Starting from the top of the entries below and ending with the line containing "ring mcp: (1246, 686)", restate every line word for word, pictures omitted.
╭──
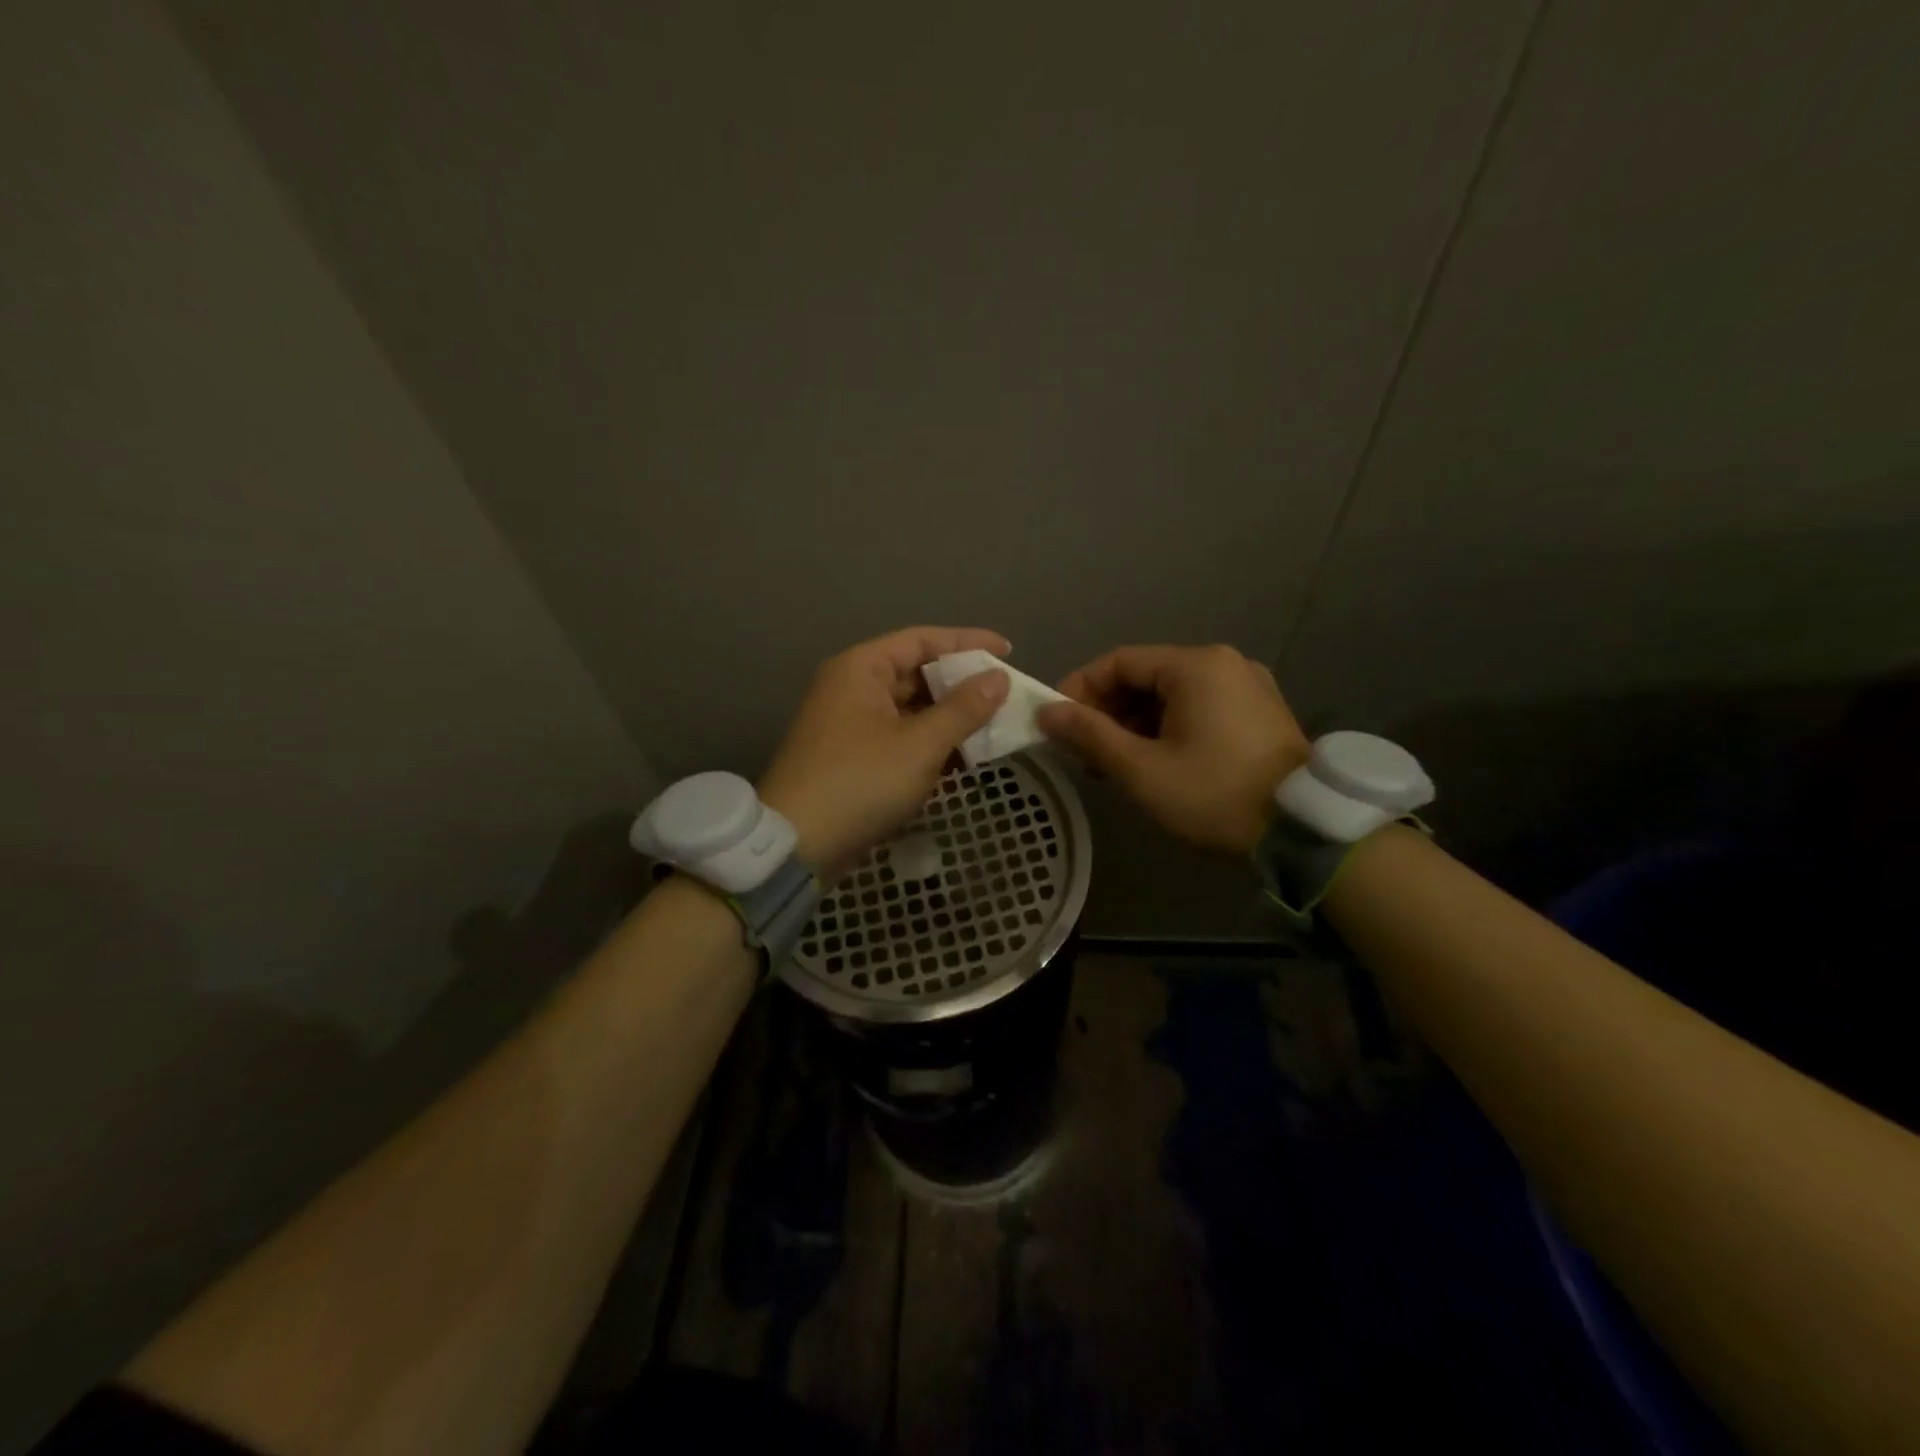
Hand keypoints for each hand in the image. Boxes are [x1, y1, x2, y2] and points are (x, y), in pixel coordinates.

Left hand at [759, 627, 1011, 877]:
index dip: (968, 642)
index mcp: (861, 669)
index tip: (1008, 652)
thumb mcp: (920, 744)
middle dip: (961, 685)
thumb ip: (963, 708)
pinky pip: (900, 737)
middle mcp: (853, 687)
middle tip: (1005, 697)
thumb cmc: (860, 782)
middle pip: (916, 673)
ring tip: (993, 728)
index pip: (922, 640)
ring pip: (911, 709)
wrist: (797, 844)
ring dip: (949, 718)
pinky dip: (930, 744)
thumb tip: (999, 678)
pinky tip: (963, 758)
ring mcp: (850, 724)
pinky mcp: (854, 758)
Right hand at [1038, 644, 1307, 854]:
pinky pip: (1198, 708)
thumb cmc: (1214, 793)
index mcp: (1195, 665)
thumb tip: (1046, 712)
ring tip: (1115, 764)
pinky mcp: (1258, 712)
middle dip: (1108, 711)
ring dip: (1135, 724)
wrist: (1302, 830)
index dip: (1080, 688)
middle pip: (1146, 676)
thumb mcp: (1142, 769)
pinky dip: (1167, 728)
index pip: (1119, 662)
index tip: (1057, 722)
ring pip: (1171, 695)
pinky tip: (1155, 762)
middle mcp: (1223, 663)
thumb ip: (1090, 735)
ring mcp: (1246, 686)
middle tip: (1084, 751)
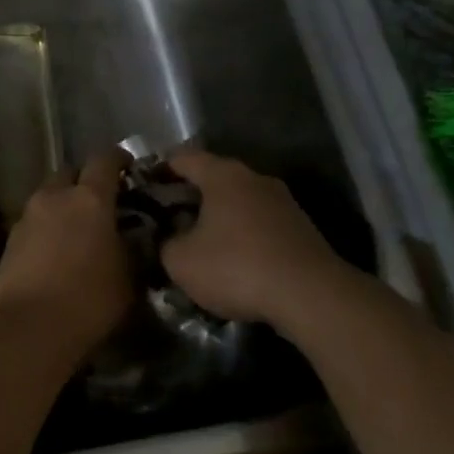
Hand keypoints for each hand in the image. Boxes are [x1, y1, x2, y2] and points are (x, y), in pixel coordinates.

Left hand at [0, 151, 132, 356]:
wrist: (26, 328)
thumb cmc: (88, 300)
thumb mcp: (128, 277)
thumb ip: (131, 248)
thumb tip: (131, 238)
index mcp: (89, 198)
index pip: (105, 160)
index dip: (119, 159)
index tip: (130, 168)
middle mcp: (54, 197)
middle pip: (70, 173)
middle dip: (85, 181)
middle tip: (102, 203)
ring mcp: (27, 217)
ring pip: (49, 197)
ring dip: (63, 206)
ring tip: (79, 231)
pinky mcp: (9, 241)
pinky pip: (34, 222)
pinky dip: (47, 228)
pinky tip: (57, 252)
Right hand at [160, 150, 342, 325]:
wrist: (310, 295)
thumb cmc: (236, 267)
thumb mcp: (181, 261)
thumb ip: (165, 244)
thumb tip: (169, 240)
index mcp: (223, 175)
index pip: (182, 158)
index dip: (159, 170)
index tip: (143, 189)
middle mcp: (255, 178)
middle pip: (213, 178)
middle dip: (188, 197)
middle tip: (167, 220)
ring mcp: (283, 201)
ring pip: (238, 202)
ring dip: (217, 218)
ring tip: (199, 244)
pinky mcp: (300, 228)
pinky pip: (259, 223)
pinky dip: (242, 235)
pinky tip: (233, 261)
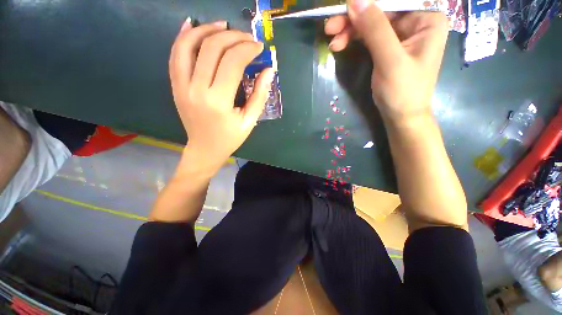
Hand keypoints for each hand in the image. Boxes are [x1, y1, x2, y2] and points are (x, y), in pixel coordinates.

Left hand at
╰──
ANSWER TO THIS PROBLEM =
Hand keypoints for each hand in the image. Boxes are [x1, y1, x2, y2] and points are (x, y), in pixel coordinates.

Left hand at [759, 627, 1011, 877]:
index dip: (968, 642)
index mcp: (861, 669)
index tip: (1008, 652)
thumb mcp: (920, 744)
middle dip: (961, 685)
thumb ip: (963, 708)
pinky pip: (900, 737)
middle mcp: (853, 687)
middle tip: (1005, 697)
thumb cmc: (860, 782)
middle pip: (916, 673)
ring tip: (993, 728)
index pip: (922, 640)
ring pip: (911, 709)
wrist: (797, 844)
ring dip: (949, 718)
pinky dip: (930, 744)
thumb tip: (999, 678)
pinky tip: (963, 758)
ring mcp: (850, 724)
pinky mcp: (854, 758)
Right hand at [1038, 644, 1307, 854]:
pinky pip: (1198, 708)
thumb cmc: (1214, 793)
index mcp: (1195, 665)
thumb tip: (1046, 712)
ring tip: (1115, 764)
pinky mcp: (1258, 712)
middle dip: (1108, 711)
ring dip: (1135, 724)
wrist: (1302, 830)
index dip: (1080, 688)
middle pip: (1146, 676)
thumb mcp: (1142, 769)
pinky dip: (1167, 728)
index pip: (1119, 662)
index tip: (1057, 722)
ring pip: (1171, 695)
pinky tip: (1155, 762)
middle mcp: (1223, 663)
thumb ip: (1090, 735)
ring mcp: (1246, 686)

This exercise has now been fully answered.